Board Performance 1. Decide issues with respect to independence or conflicts of interests involving members of the board. 2. Take under consideration for action, as appropriate, any concern expressed by a board member regarding the performance of the board or any of its members. 3. Coordinate with the Chairman of the board and the chief executive officer an annual review with all board members on their perceptions of the performance and effectiveness of the board and solicit suggestions for improving board performance. Oversee the implementation of corrective measures. Report survey results and recommend action the Committee deems appropriate to the full board. Management Performance 1. Oversee the annual evaluation of management performance. Corporate Governance 1. Periodically review the Company’s Corporate Governance Guidelines and recommend to the board such changes as may be determined appropriate so as to reflect the responsibilities of the board and the manner in which the Company should be governed in compliance with best practices and applicable laws and regulations. 2. Regularly review issues and developments relating to corporate governance. 3. Periodically review the Company’s Policy Guide on Standards of Conduct and Ethics, Supplemental Standards of Conduct and Ethics, conflict of interest policies, insider trading policies, and business ethics policies and recommend to the board such changes as may be determined appropriate. 4. Consider proposed waivers of the Company’s Policy Guide on Standards of Conduct and Ethics and Supplemental Standards of Conduct and Ethics and, either as a Committee or together with the other independent directors (as directed by the board), determine and approve appropriate action. Business Risks 1. Consider and review with management, the independent auditor and the director of internal audit, and the vice president of risk management the adequacy, design, and operation of internal controls, including computerized information system controls. Review any significant changes in the company’s internal controls or in other factors that could significantly affect these controls and any special audit steps adopted in light of control deficiencies. 2. Discuss with management the company’s major risk exposures and the steps management has taken to monitor and control such exposures, including the company’s risk assessment and risk management policies. Review and discuss with management, the director of internal audit, the

vice president of risk management, and the independent auditor the company’s system of internal controls and policies relating to risk assessment and management. 3. Review annually the adequacy and costs of the company’s risk management program. Nominating and Corporate Governance Committee Performance 1. At least annually, conduct a self-assessment of Committee performance. 2. Monitor and guide the development and implementation of an appropriate orientation and training program for Committee members. 3. As necessary, recommend to the board investigations into any matters under the Committee’s cognizance. DURATION: 1. The Committee shall continue in existence on a permanent basis until dissolved by the board. MEMBERSHIP: 1. Committee membership shall consist of no more than five members, each of which shall be affirmatively determined by the board to be “independent” under the applicable provisions of the New York Stock Exchange listing standards. To the extent that each of the following directors satisfies the applicable independence requirements, the members of the Committee shall be: the Chair of the Company’s Board, the Vice Chair of the Company’s Board and the Chairs of the Personnel and Administrative Policy Committee, the Executive Compensation Committee, and the Finance and Audit Committee. 2. Vacancies may be filled or members removed by the vote of a majority of the full board. Committee members may resign by giving written notice to the board. A Committee member may resign Committee membership without resigning from the board, but a member shall cease automatically to be a member of the Committee upon either ceasing to be a member of the board or ceasing to satisfy the requirements for membership stated above. 3. Three members of the Committee shall constitute a quorum for the transaction of business. CHAIR: 1. The chair of this Committee shall be the chair of the board. In the event the chair is a member of management, the board shall elect the chair of this Committee from among its nonmanagement membership. The vice chair shall be appointed by the Nominating and Corporate Governance Committee subject to approval by the board. If the chair of this Committee is unable to attend a Committee meeting, the vice chair shall act as chair of the Committee.

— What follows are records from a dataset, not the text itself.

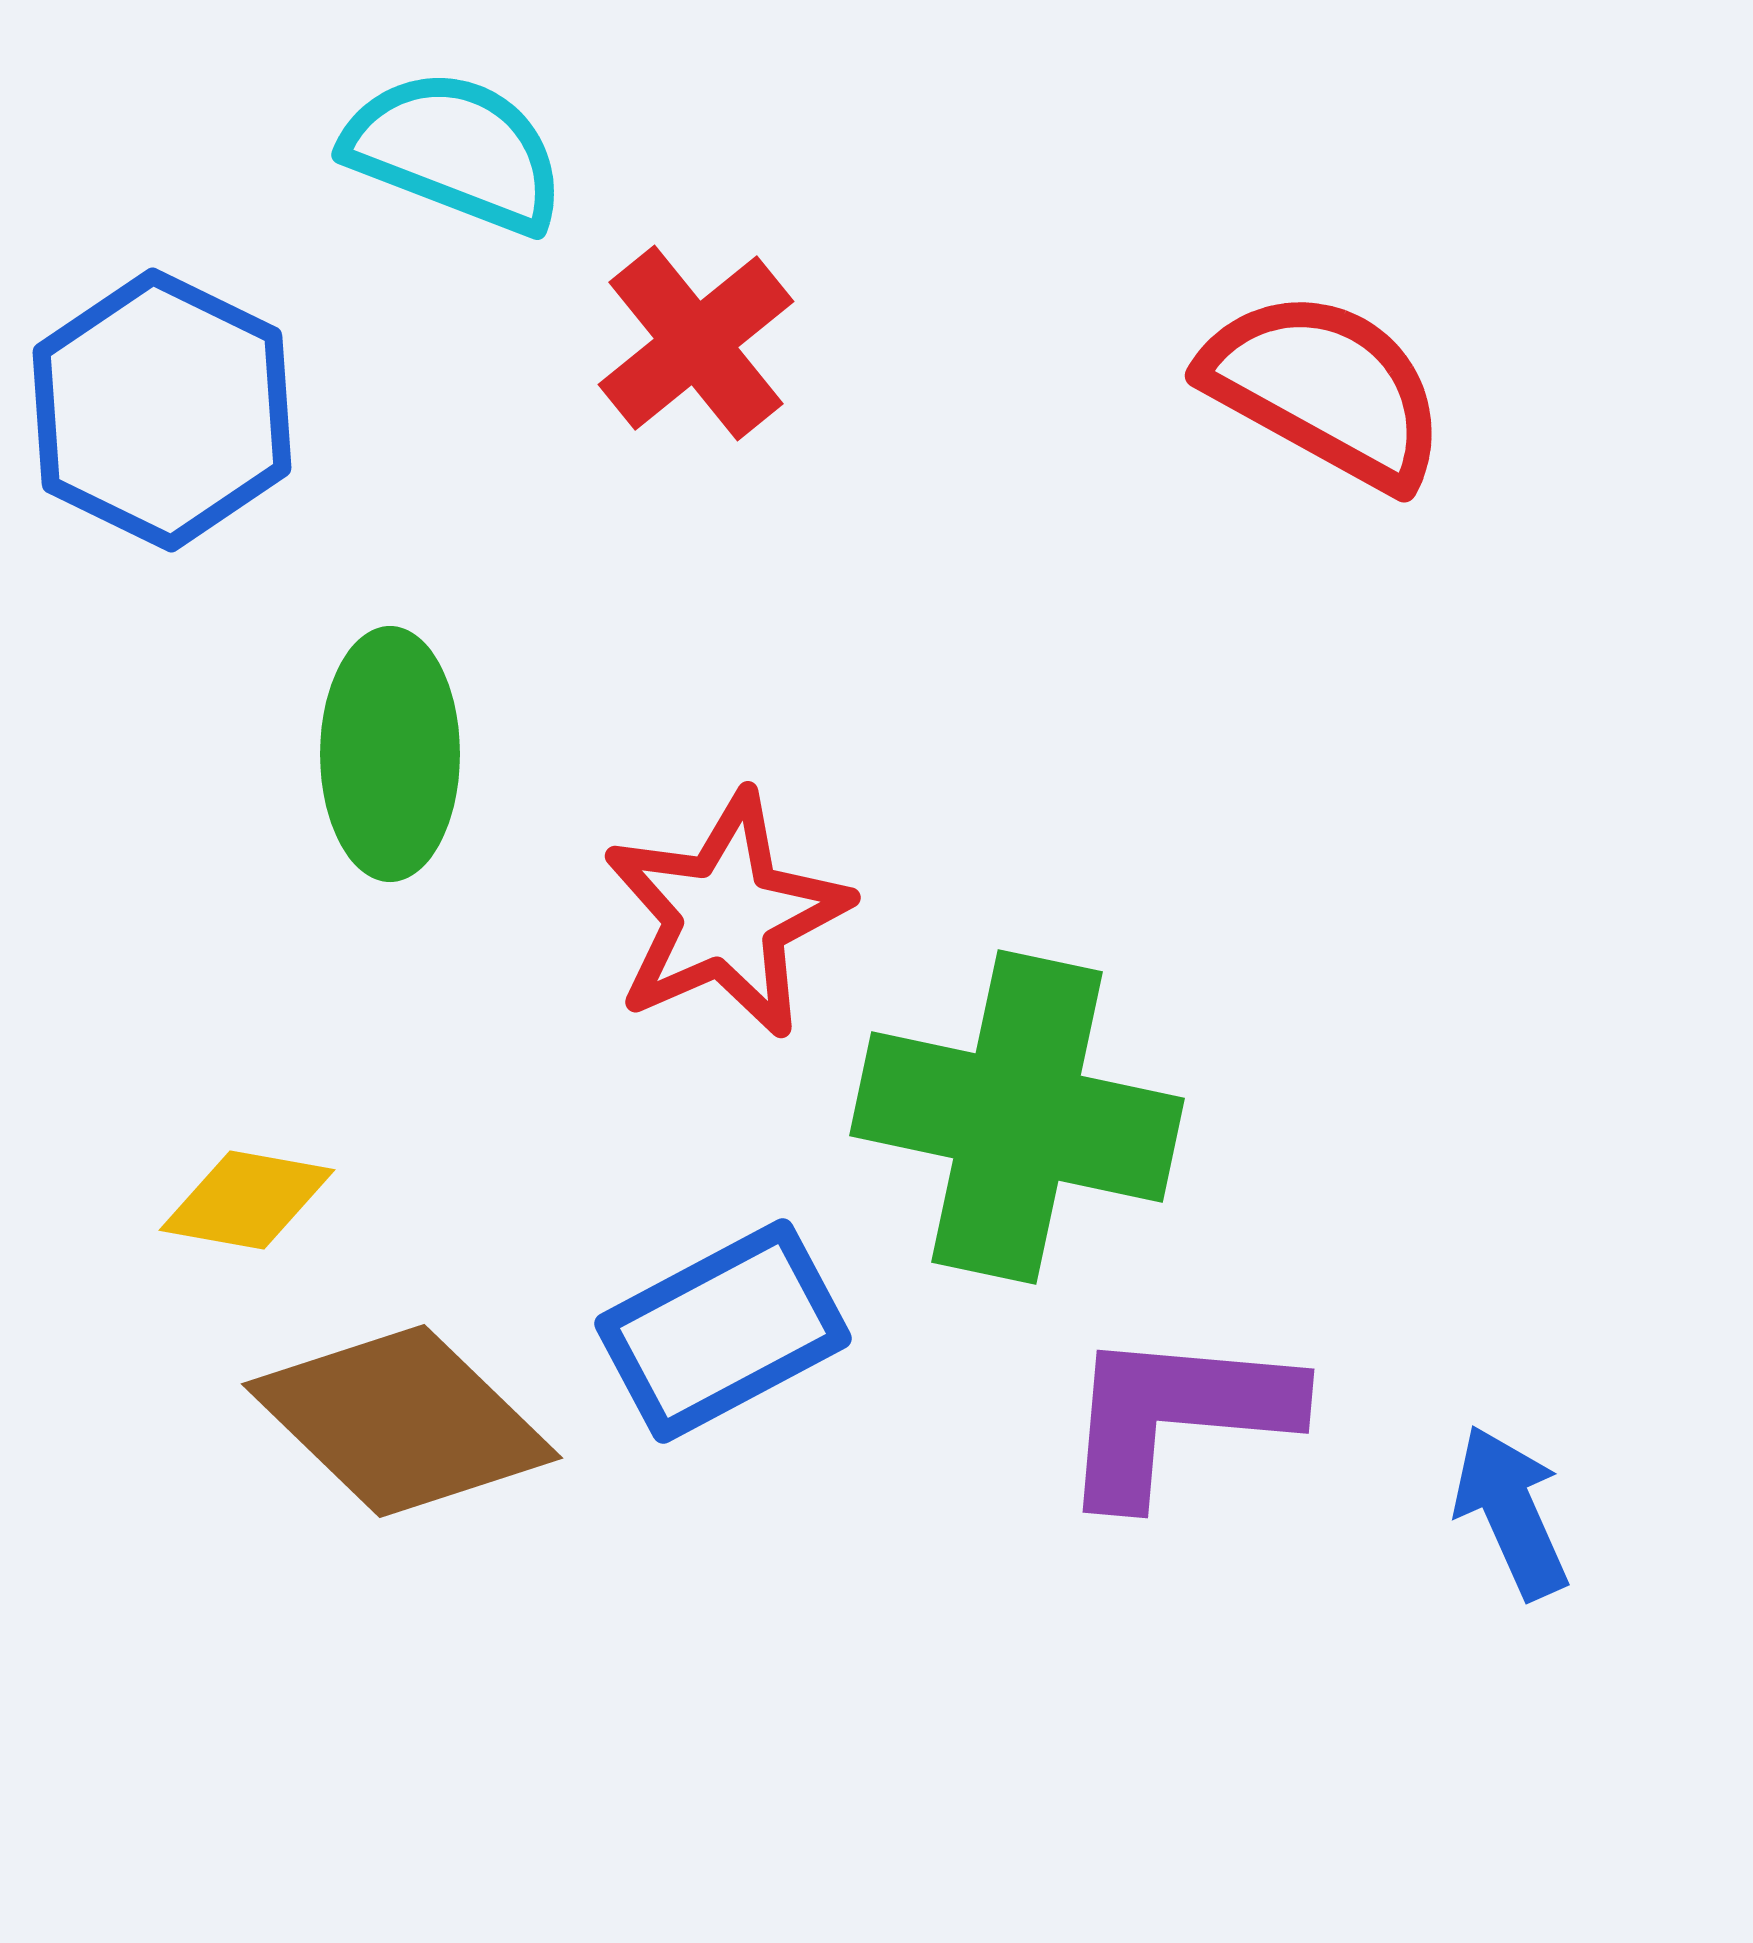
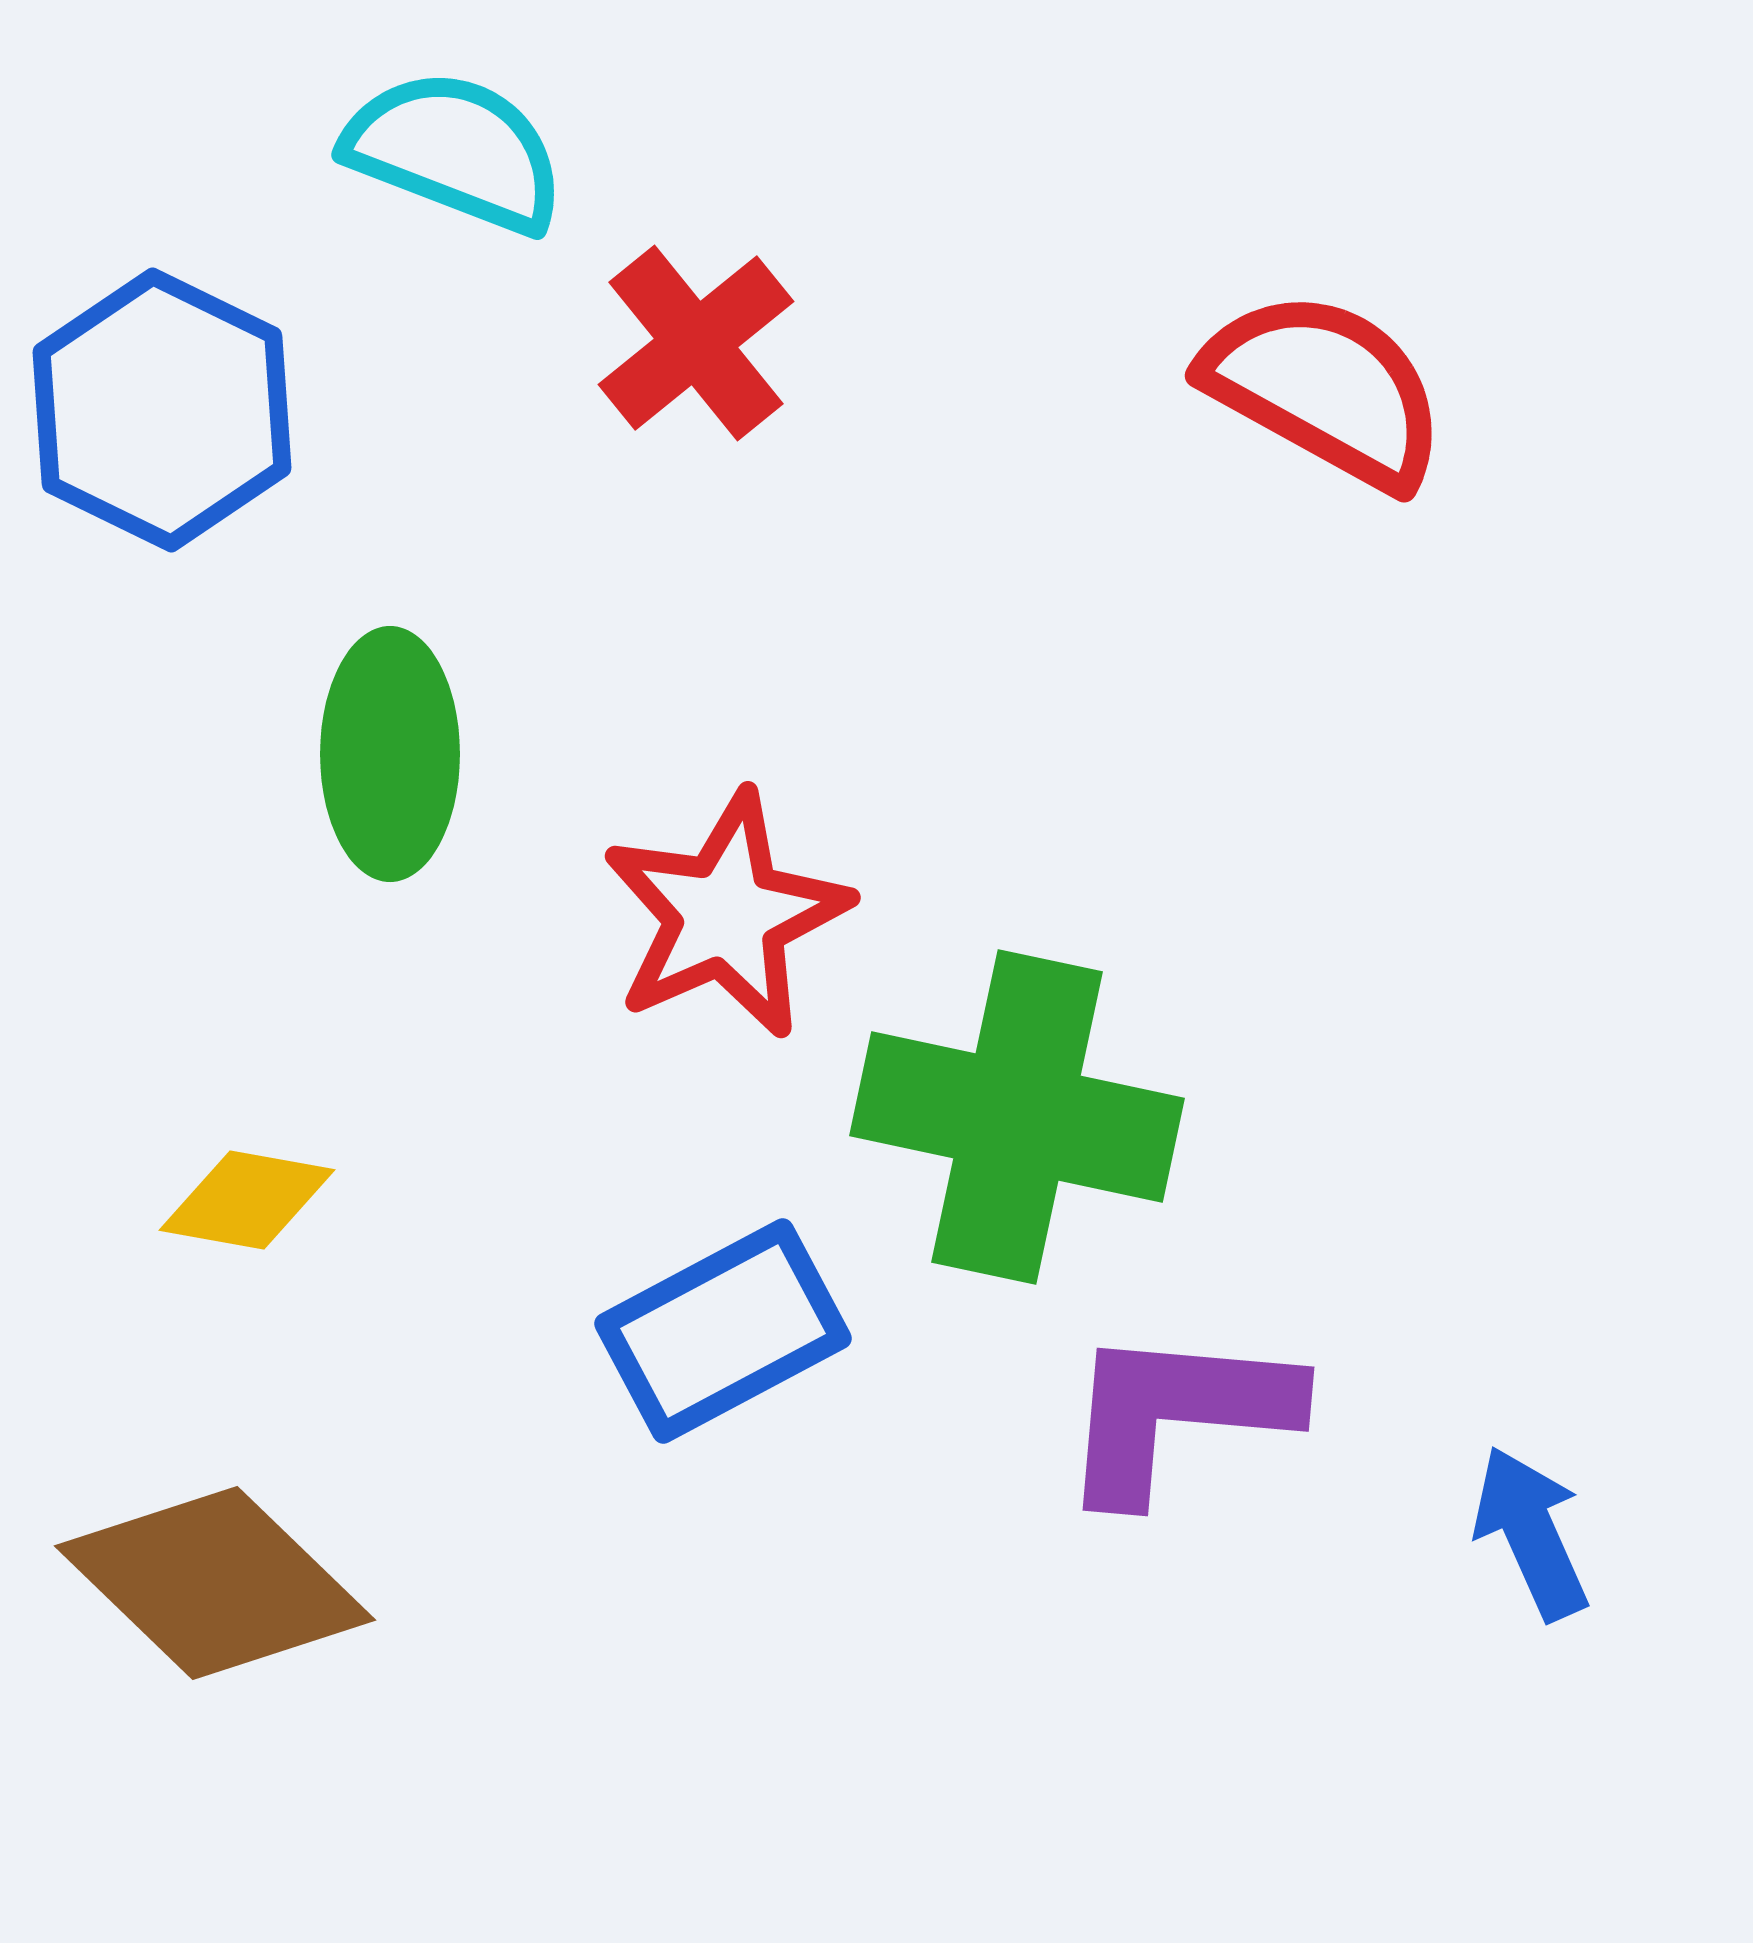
purple L-shape: moved 2 px up
brown diamond: moved 187 px left, 162 px down
blue arrow: moved 20 px right, 21 px down
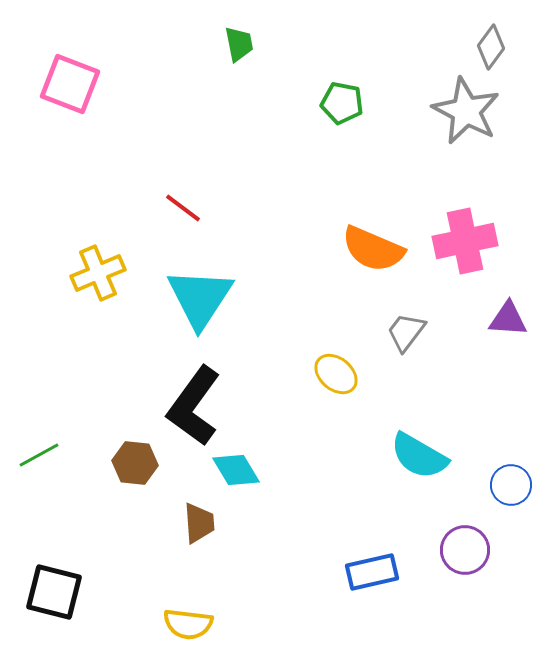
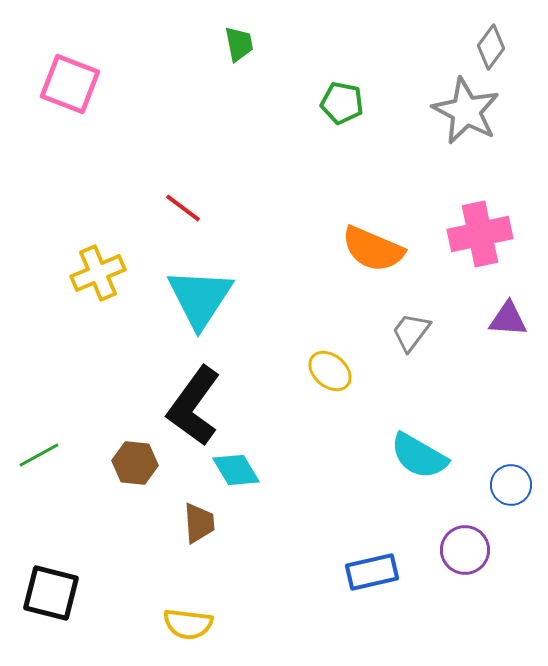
pink cross: moved 15 px right, 7 px up
gray trapezoid: moved 5 px right
yellow ellipse: moved 6 px left, 3 px up
black square: moved 3 px left, 1 px down
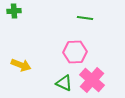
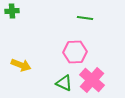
green cross: moved 2 px left
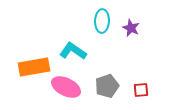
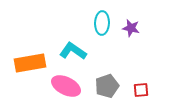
cyan ellipse: moved 2 px down
purple star: rotated 12 degrees counterclockwise
orange rectangle: moved 4 px left, 4 px up
pink ellipse: moved 1 px up
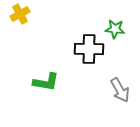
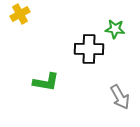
gray arrow: moved 7 px down
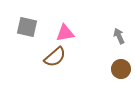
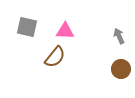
pink triangle: moved 2 px up; rotated 12 degrees clockwise
brown semicircle: rotated 10 degrees counterclockwise
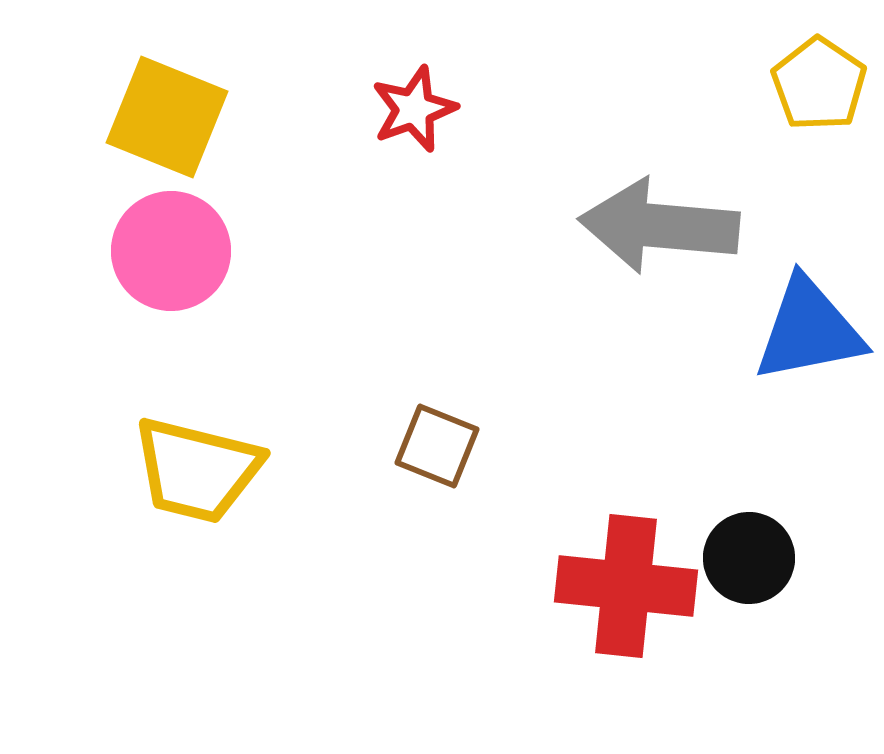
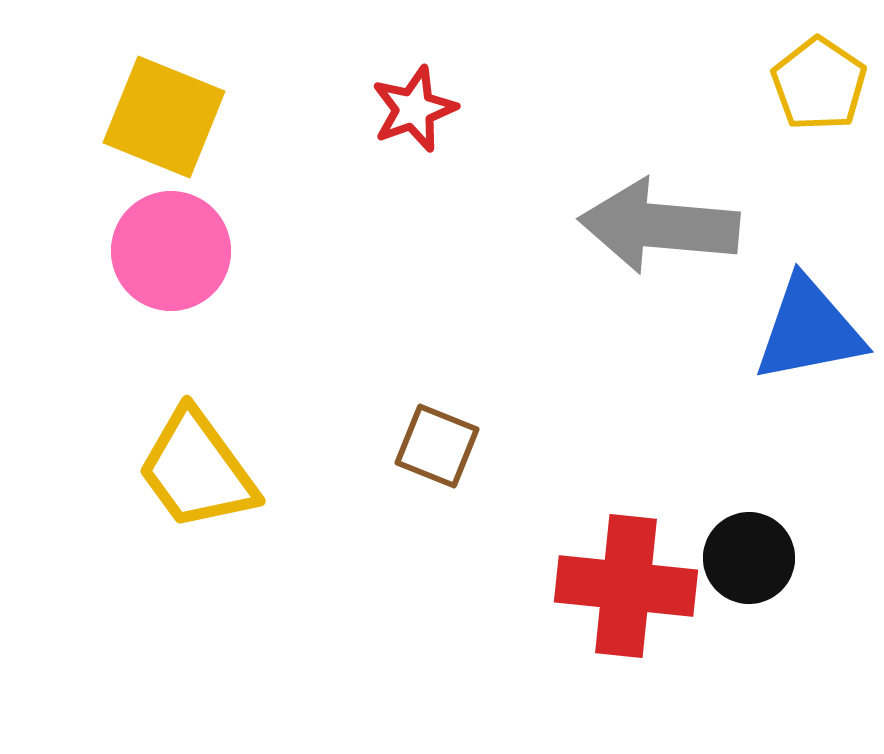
yellow square: moved 3 px left
yellow trapezoid: rotated 40 degrees clockwise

COMMITTEE OPERATIONS: Meetings 1. The Committee shall meet at such times and shall conduct such business as is necessary to execute the responsibilities outlined above. 2. Agendas and advance materials will be provided to Committee members at least one week in advance of regularly scheduled meetings. Special meetings may be held as called by the Committee chair. 3. Meetings are to be attended only by the members of the Committee; additional attendees will be: the corporate secretary to the board who will serve as recorder; attendance by others may be necessary from time to time upon invitation by the Committee chair. Minutes and Reports 1. The corporate secretary will record the proceedings of the Committee’s meetings. The records of the Committee meetings shall be confidential and retained as directed by the board chair for a period of at least ten years. Reporting to the Board 1. The Committee shall report to the board the results of its meetings and any action taken by the Committee. Delegation 1. Except as prohibited by law or the certificate of incorporation or bylaws of the Company, the Committee may delegate its responsibilities to a subcommittee consisting of one or more of its members. Resources 1. The Committee shall have the sole authority, in its discretion, to retain and terminate any search firm to be used to identify director candidates and shall have sole authority to approve the search firm’s fees and other retention terms. In addition, in carrying out its responsibilities, the Committee may retain independent consultants, counsel, and other advisors. EFFECTIVE DATE: This charter was reviewed by the Committee and approved by the board on November 11, 2015 in order to govern the subsequent operation of the Committee. Note: While the Committee has the responsibilities and powers set forth in this charter, it is the duty of management rather than the Committee to ensure compliance with laws and regulations and the Company’s Policy Guide on Standards of Conduct and Ethics, the Supplemental Standards of Conduct and Ethics, conflict of interest policies, insider trading policies and business ethics policies.